As one fan puts it beautifully, on Yelp: "Been to Staples Center a couple of times for Lakers games. Don't know why someone would come here to see the Clippers."
3. Talking Stick Resort Arena: Phoenix Suns
The Suns are revamping on the court, and to be perfectly honest, it might be time to start a revamp of their tired arena as well. The 27-year-old venue in downtown Phoenix is cramped and uncomfortable, and it often struggles to draw fans.
Talking Stick — the naming rights were purchased by a resort and casino in suburban Scottsdale — was renovated in 2003, but the work added an atrium to the outside and did not look at major issues inside.
Those include "very narrow corridors. Food and beverage stands set up in places where the lines collide with each other and block the corridor," says one Yelp reviewer, who adds: "I assume it's a very old arena; it's time for a new one, Phoenix!"
2. Smoothie King Center: New Orleans Pelicans
The first challenge for the Smoothie King Center is the name, which rolls off the tongue as easily as — well, Talking Stick Resort Arena. The second challenge is the way the place looks.
It's a depressing, 20-year-old concrete structure not nearly as magnificent as the Mercedes-Benz Superdome, which sits right next door. Thank goodness for the great food options, but what else would you expect in the Big Easy?
Then again, a common complaint is that the concessions can do some serious damage to your credit card balance. "It's a shame a $4.99 plate of mac 'n cheese costs $11," a Yelper says. "Pretty good, although pretty pricey."

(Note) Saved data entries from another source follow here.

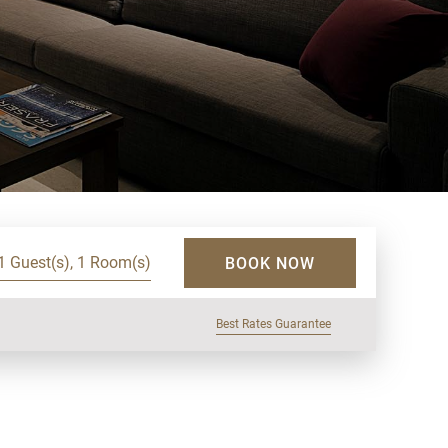
1 Guest(s), 1 Room(s)
BOOK NOW
Best Rates Guarantee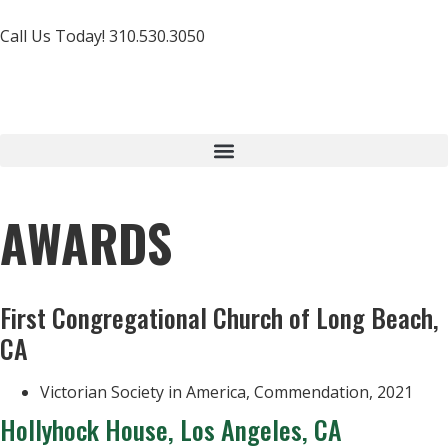
Call Us Today! 310.530.3050
AWARDS
First Congregational Church of Long Beach,
CA
Victorian Society in America, Commendation, 2021
Hollyhock House, Los Angeles, CA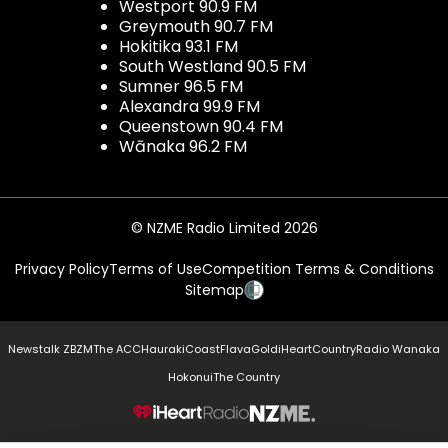
Westport 90.9 FM
Greymouth 90.7 FM
Hokitika 93.1 FM
South Westland 90.5 FM
Sumner 96.5 FM
Alexandra 99.9 FM
Queenstown 90.4 FM
Wānaka 96.2 FM
© NZME Radio Limited 2026
Privacy Policy
Terms of Use
Competition Terms & Conditions
Sitemap
Newstalk ZB
ZM
The ACC
Hauraki
Coast
Flava
Gold
iHeartCountry
Radio Wanaka
Hokonui
The Country
NZME.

1. Target Center: Minnesota Timberwolves
Target Center can be best described as a cross between 1990s amenities and Soviet-inspired construction. Although the building has gone through three major renovations — including the installation of a league-first "green roof" — it's still a pretty boring arena.

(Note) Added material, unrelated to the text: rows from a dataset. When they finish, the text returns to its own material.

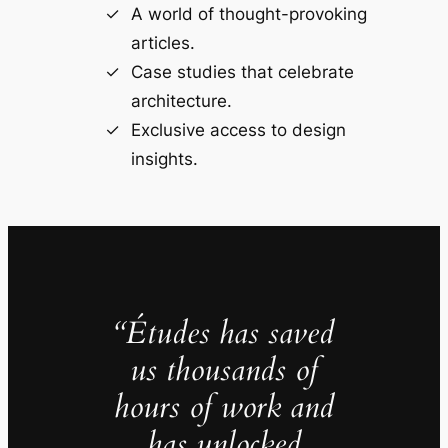
A world of thought-provoking
articles.
Case studies that celebrate
architecture.
Exclusive access to design
insights.
“Études has saved
us thousands of
hours of work and
has unlocked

"It was nice," wrote one Yelper after the most recent renovation. "But I've been to games in New York, Cali, Miami, Chicago, Milwaukee, Boston, etc., and it lacked the bling that comes with going to a ballgame."
With a host of new arenas built in the last five years, the Bucks, Kings and Nets saved themselves from this list. If the home of your favorite team earned a spot, was it deserved?